Personaggi e interpreti
Cosa insegnano Francia e Gran Bretagna ai proporzionalisti di casa nostra
I laburisti nel Regno Unito e il partito di Marine Le Pen Oltralpe hanno preso la stessa percentuale dei voti. Ma da una parte governeranno con larga maggioranza, dall'altra sono fuori dai giochi. Per questo la legge elettorale non è solo una questione tecnica
Quello che è successo nel giro di tre giorni in Gran Bretagna e in Francia ha qualcosa di clamoroso. A Londra il Partito laburista, che ha raccolto il 33 per cento dei voti, ha stravinto le elezioni e ha conquistato i due terzi dei seggi. A Parigi, invece, il Rassemblement National, pur avendo superato al primo turno il 33 per cento (e al secondo addirittura il 37) è stato nettamente sconfitto e dovrà accontentarsi di un quarto dei seggi. Stessa percentuale, esiti opposti.
Al contrario di ciò che pensa chi sostiene che i meccanismi delle leggi elettorali sono solo technicalities, dettagli tecnici che devono seguire e non precedere le evoluzioni della politica, questa è la dimostrazione che le leggi elettorali sono determinanti nei cambiamenti politici.
Poi, certo, bisogna stare attenti alle differenze, che sono importanti. Sia gli inglesi sia i francesi, per esempio, votano con il sistema dei collegi uninominali, nei quali vince un solo candidato. Però in Gran Bretagna si vota in solo turno (uninominale secco) che è una spinta permanente verso il bipartitismo, mentre in Francia vige il doppio turno, che favorisce le alleanze e permette quella desistenza che si è rivelata fatale per madame Le Pen.
Noi italiani osserviamo tutto questo come se fosse qualcosa di esotico, perché ci siamo sempre tenuti stretti un multipartitismo che dal 1948 a oggi ha prodotto 380 sigle e 558 simboli, spezzettando la rappresentanza in nome della democrazia perfetta. In realtà una chance per passare all’uninominale secco l’abbiamo avuta, nel 1999, ma purtroppo quel referendum – nonostante il 91 per cento di sì – fallì perché il quorum non fu raggiunto per soli 150 mila votanti. Così adesso, dopo la parentesi del Mattarellum, siamo tornati alla proporzionale. Con le liste bloccate, per giunta.
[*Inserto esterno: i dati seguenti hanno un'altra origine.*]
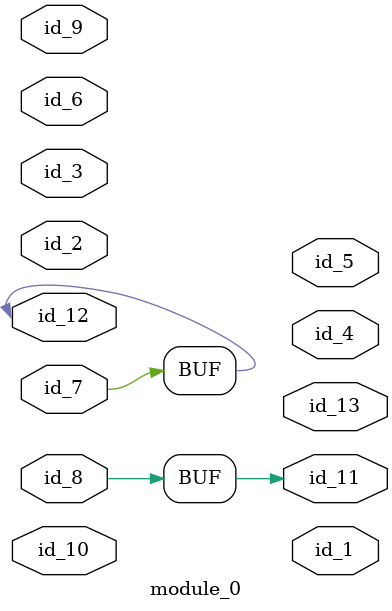
<source format=v>
`timescale 1 ps / 1ps
module module_0 (
    id_1,
    id_2,
    id_3,
    id_4,
    id_5,
    id_6,
    id_7,
    id_8,
    id_9,
    id_10,
    id_11,
    id_12,
    id_13
);
  output id_13;
  inout id_12;
  output id_11;
  inout id_10;
  input id_9;
  input id_8;
  input id_7;
  inout id_6;
  output id_5;
  output id_4;
  inout id_3;
  inout id_2;
  output id_1;
  assign id_11 = id_8;
  assign id_12 = id_7;
  assign id_12 = (id_7);
endmodule

</source>
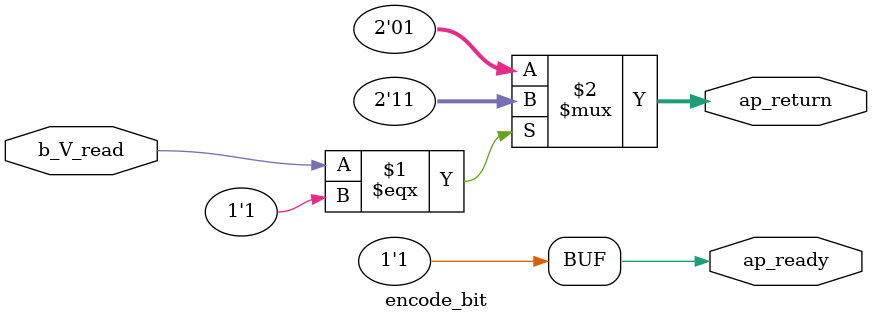
<source format=v>

`timescale 1 ns / 1 ps 

module encode_bit (
        ap_ready,
        b_V_read,
        ap_return
);


output   ap_ready;
input  [0:0] b_V_read;
output  [1:0] ap_return;

assign ap_ready = 1'b1;

assign ap_return = ((b_V_read[0:0] === 1'b1) ? 2'd3 : 2'd1);

endmodule //encode_bit

</source>
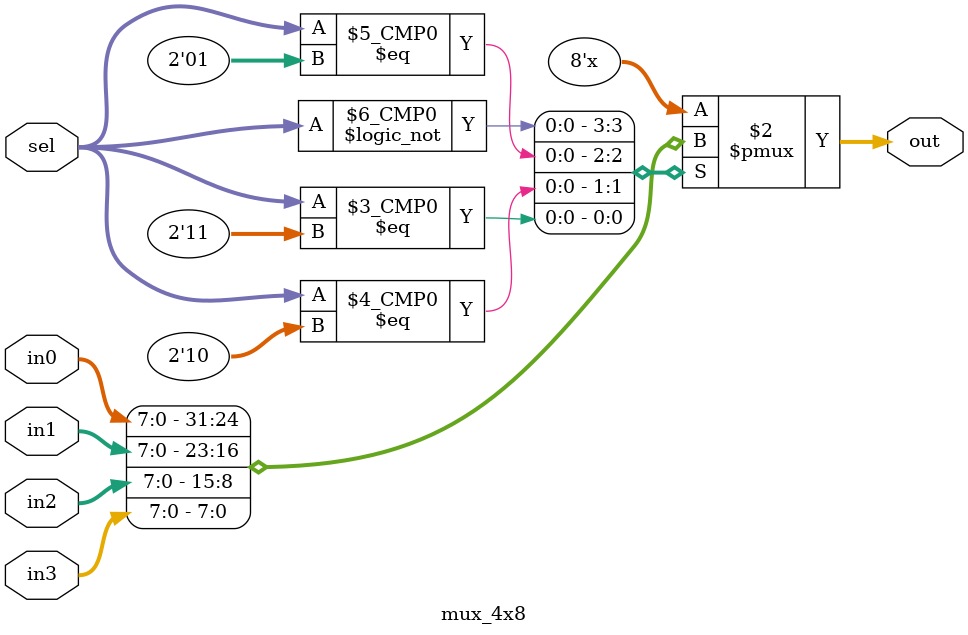
<source format=v>
module mux_4x8(
    input  [7:0] in0,
    input  [7:0] in1,
    input  [7:0] in2,
    input  [7:0] in3,
    input  [1:0] sel,
    output reg [7:0] out
);
    always @(*) begin
        case (sel)
            2'b00: out = in0;
            2'b01: out = in1;
            2'b10: out = in2;
            2'b11: out = in3;
            default: out = 8'b0;
        endcase
    end
endmodule

</source>
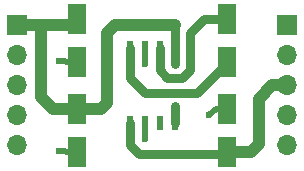
<source format=gbr>
G04 #@! TF.FileFunction,Copper,L1,Top,Signal*
%FSLAX46Y46*%
G04 Gerber Fmt 4.6, Leading zero omitted, Abs format (unit mm)*
G04 Created by KiCad (PCBNEW 4.0.7) date Saturday, 05 May 2018 'PMt' 13:54:56*
%MOMM*%
%LPD*%
G01*
G04 APERTURE LIST*
%ADD10C,0.100000*%
%ADD11R,1.600000X2.600000*%
%ADD12R,0.508000X1.143000*%
%ADD13R,1.700000X1.700000*%
%ADD14O,1.700000X1.700000*%
%ADD15C,0.600000*%
%ADD16C,1.000000*%
%ADD17C,0.750000*%
%ADD18C,0.500000*%
G04 APERTURE END LIST*
D10*
D11*
X83820000Y-60430000D03*
X83820000Y-64030000D03*
X83820000Y-52810000D03*
X83820000Y-56410000D03*
X96520000Y-52810000D03*
X96520000Y-56410000D03*
X96520000Y-60430000D03*
X96520000Y-64030000D03*
D12*
X92075000Y-61595000D03*
X90805000Y-61595000D03*
X89535000Y-61595000D03*
X88265000Y-61595000D03*
X88265000Y-55245000D03*
X89535000Y-55245000D03*
X90805000Y-55245000D03*
X92075000Y-55245000D03*
D13*
X78740000Y-53340000D03*
D14*
X78740000Y-55880000D03*
X78740000Y-58420000D03*
X78740000Y-60960000D03*
X78740000Y-63500000D03*
D13*
X101600000Y-53340000D03*
D14*
X101600000Y-55880000D03*
X101600000Y-58420000D03*
X101600000Y-60960000D03*
X101600000Y-63500000D03*
D15*
X92075000Y-60198000D03*
X92075000Y-56642000D03*
X92075000Y-53340000D03*
X94996000Y-60960000D03*
X89535000Y-62992000D03*
X89535000Y-56642000D03*
X82232500Y-64008000D03*
X82232500Y-56388000D03*
D16*
X80772000Y-53340000D02*
X80772000Y-59436000D01*
X81766000Y-60430000D02*
X83820000Y-60430000D01*
X80772000Y-59436000D02*
X81766000Y-60430000D01*
X78740000Y-53340000D02*
X80772000Y-53340000D01*
X80772000Y-53340000D02*
X83290000Y-53340000D01*
X83290000Y-53340000D02*
X83820000Y-52810000D01*
X83798000Y-60452000D02*
X83820000Y-60430000D01*
D17*
X92075000Y-55245000D02*
X92075000Y-56642000D01*
X92075000Y-60198000D02*
X92075000Y-61595000D01*
X92075000Y-55245000D02*
X92075000Y-53340000D01*
D16*
X83820000Y-60430000D02*
X85830000Y-60430000D01*
X86995000Y-53340000D02*
X92075000Y-53340000D01*
X86360000Y-53975000D02*
X86995000Y-53340000D01*
X86360000Y-59900000D02*
X86360000Y-53975000D01*
X85830000Y-60430000D02*
X86360000Y-59900000D01*
D18*
X96520000Y-60430000D02*
X95526000Y-60430000D01*
X95526000Y-60430000D02*
X94996000Y-60960000D01*
X89535000Y-61595000D02*
X89535000Y-62992000D01*
X89535000Y-55245000D02*
X89535000Y-56642000D01*
X83820000Y-64030000D02*
X83334000Y-64030000D01*
X83334000Y-64030000D02*
X82232500Y-64008000D01*
X83820000Y-56410000D02*
X83334000Y-56410000D01*
X83334000Y-56410000D02*
X82232500Y-56388000D01*
D17*
X90805000Y-55245000D02*
X90805000Y-57150000D01*
X94510000Y-52810000D02*
X96520000Y-52810000D01*
X93345000Y-53975000D02*
X94510000Y-52810000D01*
X93345000Y-57150000D02*
X93345000Y-53975000D01*
X92710000Y-57785000D02*
X93345000Y-57150000D01*
X91440000Y-57785000D02*
X92710000Y-57785000D01*
X90805000Y-57150000D02*
X91440000Y-57785000D01*
X88265000Y-55245000D02*
X88265000Y-57785000D01*
X93980000Y-59055000D02*
X96520000Y-56515000D01*
X89535000Y-59055000D02*
X93980000Y-59055000D01*
X88265000Y-57785000D02*
X89535000Y-59055000D01*
X96520000Y-56515000D02*
X96520000Y-56410000D01*
D16*
X96520000Y-64030000D02*
X98530000Y-64030000D01*
X100330000Y-58420000D02*
X101600000Y-58420000D01*
X99187000Y-59563000D02*
X100330000Y-58420000D01*
X99187000Y-63373000D02*
X99187000Y-59563000D01*
X98530000Y-64030000D02*
X99187000Y-63373000D01*
D17*
X96288000Y-64262000D02*
X93091000Y-64262000D01*
X88265000Y-63500000D02*
X89027000Y-64262000D01*
X89027000Y-64262000D02*
X93091000Y-64262000D01*
X88265000Y-63500000D02*
X88265000Y-61595000D01*
X96288000Y-64262000D02*
X96520000Y-64030000D01*
X96625000Y-64135000D02*
X96520000Y-64030000D01*
M02*

</source>
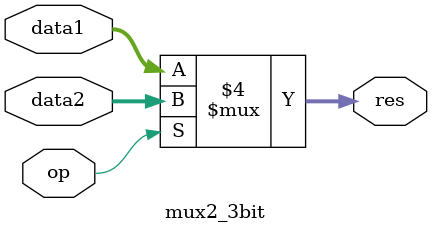
<source format=v>
module mux2_3bit(
  input [2:0] data1,
  input [2:0] data2,
  input op,
  output reg [2:0] res);

  always @* begin
    if(op == 1'b0) begin
      res <= data1;
    end 
    else begin
      res <= data2;
    end
  end
endmodule
</source>
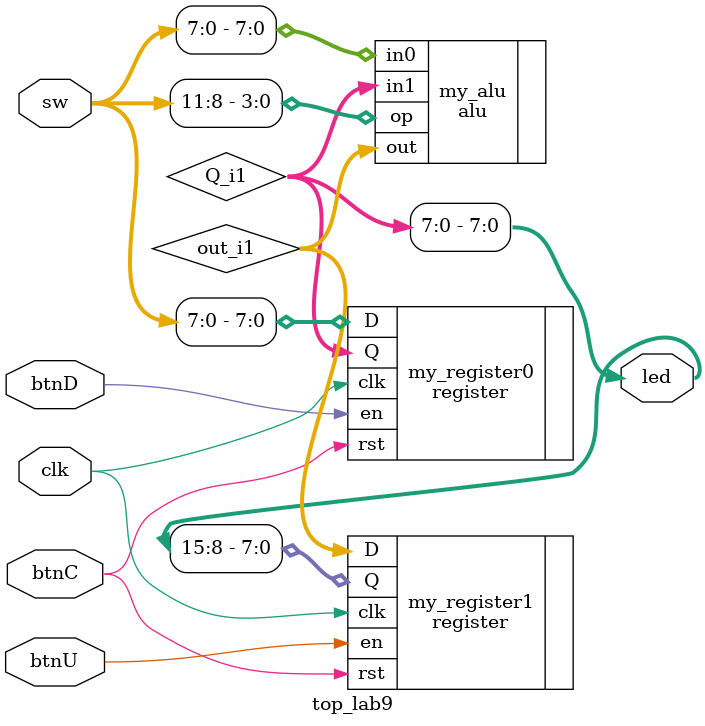
<source format=sv>
`timescale 1ns / 1ps


module top_lab9(
    input btnU,
    input btnD,
    input [11:0] sw,
    input clk,
    input btnC,
    output [15:0] led
    );
    
    wire [7:0] Q_i1, out_i1;
    
register #(.N(8)) my_register0(
    .D(sw[7:0]),
    .clk(clk),
    .en(btnD),
    .rst(btnC),
    .Q(Q_i1)
    );  
    
assign led[7:0] = Q_i1;

alu #(.N(8)) my_alu(
    .in0(sw[7:0]),
    .in1(Q_i1),
    .op(sw[11:8]),
    .out(out_i1)
    );
    
register #(.N(8)) my_register1(
    .D(out_i1),
    .clk(clk),
    .en(btnU),
    .rst(btnC),
    .Q(led[15:8])
    ); 
      
endmodule

</source>
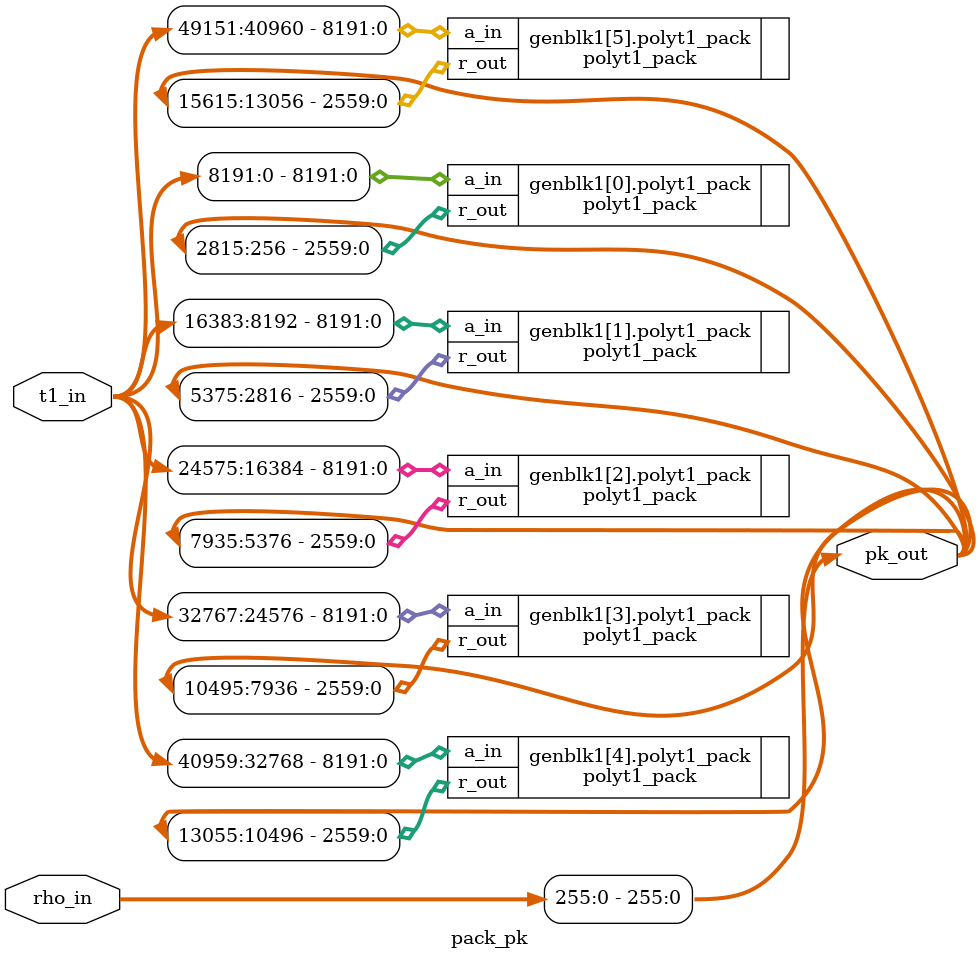
<source format=v>

module pack_pk(
    input [255:0] rho_in,
    input [49151:0] t1_in,
    output [15615:0] pk_out     //uint8_t pk[CRYPTO_PUBLICKEYBYTES=(SEEDBYTES + K*POLYT1_PACKEDBYTES)]
    );                              //                                =256+6*320*8=15616
    
    localparam POLYT1_PACKEDBYTES = 320;
    localparam SEEDBYTES = 32;
    localparam K = 6;
    
    assign pk_out[255:0] = rho_in;
    
    generate
        genvar i;
        for (i = 0; i < K; i = i + 1)
            polyt1_pack polyt1_pack(.a_in(t1_in[8192 * i + 8191:8192 * i]), .r_out(pk_out[8 * POLYT1_PACKEDBYTES * i + 8 * POLYT1_PACKEDBYTES - 1 + 256:8 * POLYT1_PACKEDBYTES * i + 256]));
	endgenerate
	
endmodule
</source>
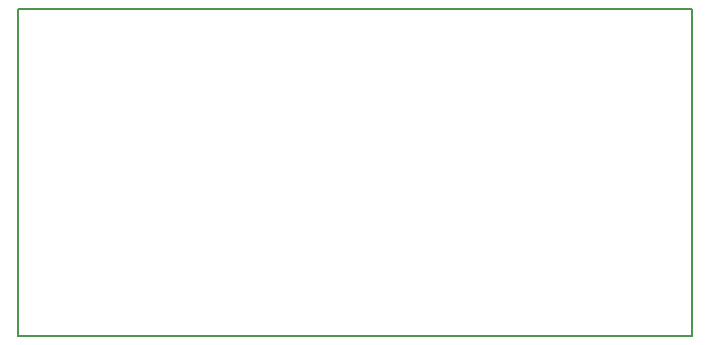
<source format=gm1>
G04 MADE WITH FRITZING*
G04 WWW.FRITZING.ORG*
G04 DOUBLE SIDED*
G04 HOLES PLATED*
G04 CONTOUR ON CENTER OF CONTOUR VECTOR*
%ASAXBY*%
%FSLAX23Y23*%
%MOIN*%
%OFA0B0*%
%SFA1.0B1.0*%
%ADD10R,2.254420X1.094870*%
%ADD11C,0.008000*%
%ADD10C,0.008*%
%LNCONTOUR*%
G90*
G70*
G54D10*
G54D11*
X4Y1091D02*
X2250Y1091D01*
X2250Y4D01*
X4Y4D01*
X4Y1091D01*
D02*
G04 End of contour*
M02*
</source>
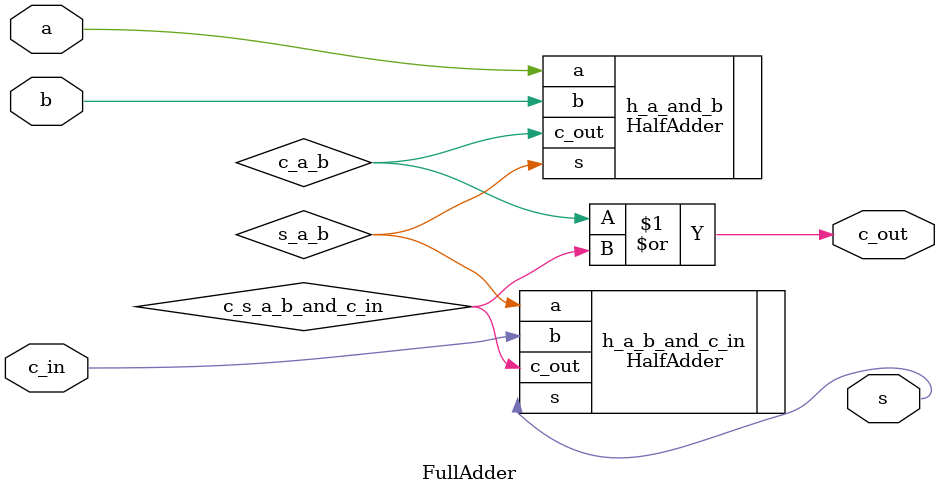
<source format=v>
`include "HalfAdder.v"

module FullAdder (
    a,
    b,
    c_in,
    s,
    c_out
);

    input a;
    input b;
    input c_in;
    output s;
    output c_out;

    wire s_a_b;
    wire c_a_b;
    wire c_s_a_b_and_c_in;

    HalfAdder h_a_and_b (
        .a (a),
        .b (b),
        .s (s_a_b),
        .c_out (c_a_b)
    );
    HalfAdder h_a_b_and_c_in (
        .a (s_a_b),
        .b (c_in),
        .s (s),
        .c_out (c_s_a_b_and_c_in)
    );

    assign c_out = c_a_b | c_s_a_b_and_c_in;

endmodule // FullAdder

</source>
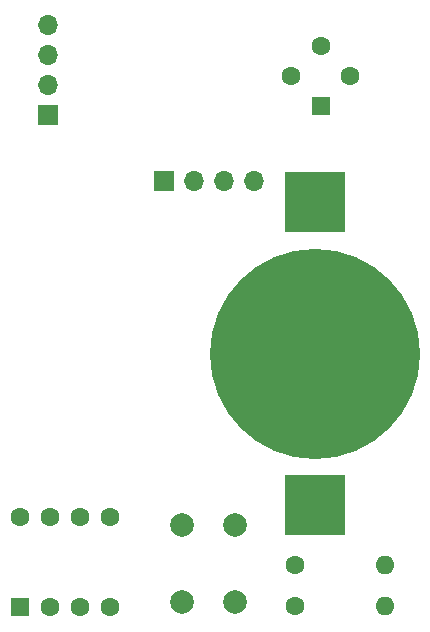
<source format=gbr>
G04 #@! TF.GenerationSoftware,KiCad,Pcbnew,(5.1.9)-1*
G04 #@! TF.CreationDate,2024-02-11T16:08:01+01:00*
G04 #@! TF.ProjectId,tiny_dt_0,74696e79-5f64-4745-9f30-2e6b69636164,rev?*
G04 #@! TF.SameCoordinates,Original*
G04 #@! TF.FileFunction,Soldermask,Bot*
G04 #@! TF.FilePolarity,Negative*
%FSLAX46Y46*%
G04 Gerber Fmt 4.6, Leading zero omitted, Abs format (unit mm)*
G04 Created by KiCad (PCBNEW (5.1.9)-1) date 2024-02-11 16:08:01*
%MOMM*%
%LPD*%
G01*
G04 APERTURE LIST*
%ADD10C,2.000000*%
%ADD11C,1.600000*%
%ADD12R,1.600000X1.600000*%
%ADD13O,1.600000X1.600000*%
%ADD14O,1.700000X1.700000*%
%ADD15R,1.700000X1.700000*%
%ADD16R,5.100000X5.100000*%
%ADD17C,17.800000*%
G04 APERTURE END LIST*
D10*
X200250000Y-99500000D03*
X204750000Y-99500000D03*
X200250000Y-106000000D03*
X204750000Y-106000000D03*
D11*
X214500000Y-61500000D03*
X212000000Y-59000000D03*
X209500000Y-61500000D03*
D12*
X212000000Y-64000000D03*
D11*
X186500000Y-98880000D03*
X189040000Y-98880000D03*
X191580000Y-98880000D03*
X194120000Y-98880000D03*
X194120000Y-106500000D03*
X191580000Y-106500000D03*
X189040000Y-106500000D03*
D12*
X186500000Y-106500000D03*
D13*
X217420000Y-102900000D03*
D11*
X209800000Y-102900000D03*
D13*
X217420000Y-106400000D03*
D11*
X209800000Y-106400000D03*
D14*
X188900000Y-57180000D03*
X188900000Y-59720000D03*
X188900000Y-62260000D03*
D15*
X188900000Y-64800000D03*
D14*
X206320000Y-70400000D03*
X203780000Y-70400000D03*
X201240000Y-70400000D03*
D15*
X198700000Y-70400000D03*
D16*
X211500000Y-72200000D03*
X211500000Y-97800000D03*
D17*
X211500000Y-85000000D03*
M02*

</source>
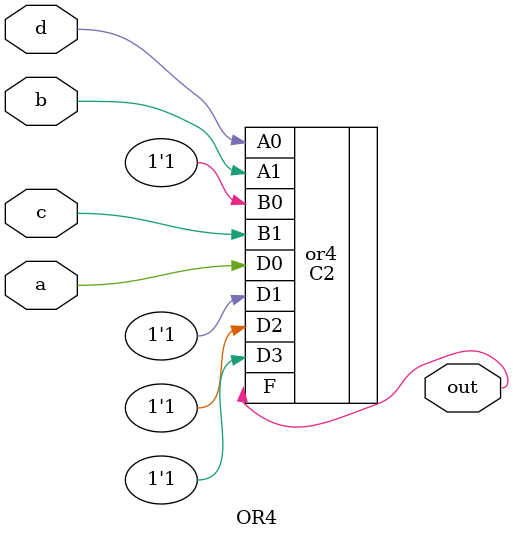
<source format=v>
module OR4(a, b, c, d, out);
    input a, b, c, d;
    output out;
    C2 #(1) or4(.D0(a), .D1(1'b1), .D2(1'b1), .D3(1'b1), .A1(b), .B1(c), .A0(d), .B0(1'b1), .F(out));
endmodule
</source>
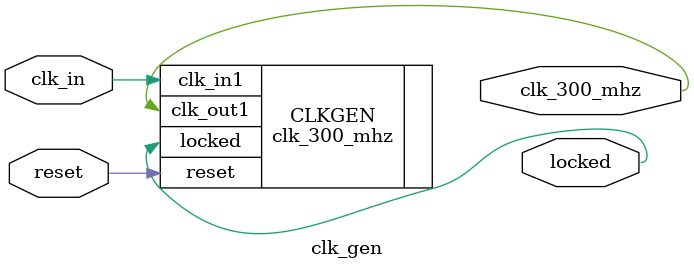
<source format=v>
`timescale 1ns / 1ps
`include "define.v"


module clk_gen(
    clk_in, 
    clk_300_mhz, 
    reset,
    locked
    );

input clk_in; // 100MHz
output clk_300_mhz;
output locked;
input reset;

clk_300_mhz CLKGEN(
  .clk_out1(clk_300_mhz),
  .reset(reset),
  .locked(locked),
  .clk_in1(clk_in)
 );
 
endmodule

</source>
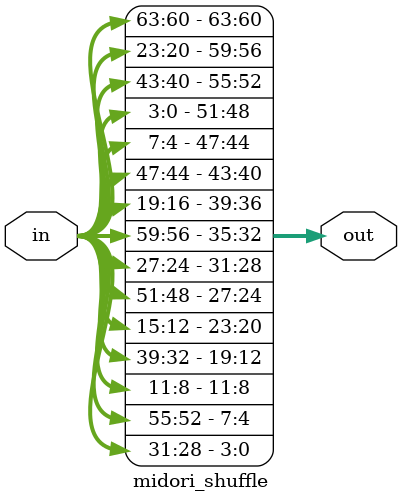
<source format=v>

module midori_shuffle(
	input wire [63:0] in,
	output wire [63:0] out
);

	// make the following state shuffle
	// S0,...,S15 -> S0, S10, S5, S15, S14, S4, S11, S1, S9, S3, S12, S6, S7, S13, S2, S8

	assign out[63:60] = in[63:60];
	assign out[59:56] = in[23:20];
	assign out[55:52] = in[43:40];
	assign out[51:48] = in[3:0];
	assign out[47:44] = in[7:4];
	assign out[43:40] = in[47:44];
	assign out[39:36] = in[19:16];
	assign out[35:32] = in[59:56];
	assign out[31:28] = in[27:24];
	assign out[27:24] = in[51:48];
	assign out[23:20] = in[15:12];
	assign out[19:16] = in[39:36];
	assign out[15:12] = in[35:32];
	assign out[11:8] = in[11:8];
	assign out[7:4] = in[55:52];
	assign out[3:0] = in[31:28];

endmodule

</source>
Di tutto questo porta una pesante responsabilità quella parte della sinistra che dal 1984 – quando si aprì il dibattito sulla Grande Riforma – ha sempre rifiutato il sistema inglese, con la motivazione che il bipolarismo non si addice all’Italia, preferendo di volta in volta il sistema tedesco (metà proporzionale e metà uninominale) o quello francese (uninominale a doppio turno). Non ha ottenuto né l’uno né l’altro. Ma la storia, che non aspetta i tempi biblici della politica italiana, nel frattempo ci ha mostrato che negli ultimi vent’anni la Germania ha visto uscire solo due volte dalle urne una maggioranza di governo, mentre per la maggior parte del tempo è stata governata da una Grande Coalizione in cui gli avversari erano costretti a una guardinga collaborazione. Adesso la stessa cosa sta succedendo in Francia, dove Emmanuel Macron dovrà convincere chi fino a ieri lo attaccava da sinistra a condividere con il suo partito la responsabilità di governare.
Insomma, dopo il sistema tedesco anche quello francese si è rivelato incapace di garantire comunque la governabilità e l’alternanza, e a turno tutti e due sono finiti in una palude all’italiana. A differenza del sistema inglese, che anche stavolta ha funzionato perfettamente, permettendo il ritorno di un laburista a Downing Street. Ma neanche questo farà cambiare idea a quella sinistra che continua a difendere il proporzionale, mentre Giorgia Meloni va avanti con il suo premierato di sartoria, disegnato su misura per lei.